ISO 13485 standardhas been designed to be applicable regardless of size, production capacity and number of employees. Medical device manufacturers can establish and apply ISO 13485 standard in their enterprises in accordance with the current legal regulations and the conditions required by European Union norms.
In 2007, the Medical Device Regulation was issued by the Ministry of Health. In this regulation, medical devices are defined as follows: Medical devices are those devices which, when used on human beings, do not fulfill their essential function by pharmacological, immunological or metabolic effects, but which may be supplemented by these effects in their function.
Again, according to the regulation, the use of medical devices on humans can only be used for the following purposes:
- Diagnose, prevent, monitor, treat or reduce the effects of a disease
- Diagnose, monitor, treat, mitigate or relieve victims of injury or disability
- Investigate, alter or replace an anatomical or physiological function
- Contraception in women or taking medication only
The companies which produce all the medical devices used for these purposes and provide technical support services for these devices can establish ISO 13485 Medical Devices Quality Management System and obtain ISO 13485 Certificate in their enterprises.
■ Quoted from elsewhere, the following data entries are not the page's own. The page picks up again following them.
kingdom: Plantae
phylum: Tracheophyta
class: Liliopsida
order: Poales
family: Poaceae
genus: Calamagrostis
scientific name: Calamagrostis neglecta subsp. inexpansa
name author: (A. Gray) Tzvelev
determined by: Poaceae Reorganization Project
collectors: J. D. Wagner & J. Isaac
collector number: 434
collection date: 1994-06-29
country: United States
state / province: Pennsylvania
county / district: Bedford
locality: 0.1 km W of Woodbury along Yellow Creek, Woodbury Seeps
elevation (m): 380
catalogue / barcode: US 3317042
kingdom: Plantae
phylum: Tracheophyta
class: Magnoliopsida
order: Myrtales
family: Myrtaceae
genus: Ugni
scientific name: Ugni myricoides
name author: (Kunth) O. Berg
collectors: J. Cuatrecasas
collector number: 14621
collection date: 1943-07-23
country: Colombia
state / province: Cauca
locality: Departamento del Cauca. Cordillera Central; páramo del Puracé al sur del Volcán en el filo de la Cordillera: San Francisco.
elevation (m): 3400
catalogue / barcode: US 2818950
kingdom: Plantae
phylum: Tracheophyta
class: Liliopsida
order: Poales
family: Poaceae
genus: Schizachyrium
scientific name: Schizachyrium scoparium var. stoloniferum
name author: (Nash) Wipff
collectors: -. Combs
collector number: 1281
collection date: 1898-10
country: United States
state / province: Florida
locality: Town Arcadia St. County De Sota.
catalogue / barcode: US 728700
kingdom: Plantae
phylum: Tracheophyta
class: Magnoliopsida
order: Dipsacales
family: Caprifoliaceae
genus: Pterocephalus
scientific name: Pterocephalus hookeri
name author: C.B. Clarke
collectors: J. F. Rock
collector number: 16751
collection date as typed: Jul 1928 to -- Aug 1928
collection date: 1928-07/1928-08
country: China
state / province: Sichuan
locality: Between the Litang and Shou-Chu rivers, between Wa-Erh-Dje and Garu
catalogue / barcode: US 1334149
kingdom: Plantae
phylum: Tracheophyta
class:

The benefits of these companies from having ISO 13485 Certificate are as follows:
• To provide standardization in production and service activities
• To improve the design, production and service quality of medical devices
• In this way, to adapt to the global world
• To strengthen its hand in exports especially to European Union countries
• To adopt a process-oriented approach
• To complete the documentation related to production and service activities
• Raising quality awareness in company employees
• To gain competitive advantage in the sector
• To increase the prestige and prestige of the company in the market
• Increased confidence in medical devices manufactured
• To show the importance given to human health by raising product quality
• Facilitate compliance with relevant regulations
Considering that the ISO 13485 standard aims to improve the design and development processes of medical or medical devices, to meet customer needs and expectations, to comply with the legal regulations on medical devices and to continuously improve on all of these issues, the benefits described above are big gains for companies producing medical devices. means.
our company TÜRCERT Technical Control and Certification The company provides fast, high quality and reliable consultancy services to all medical device manufacturers who want to establish ISO 13485 Medical Devices Quality Management System and have ISO 13485 Certificate in their companies. ISO 13485 Medical Devices Quality Management System If you have any doubts about the benefits of the Certificate, we are always there for you.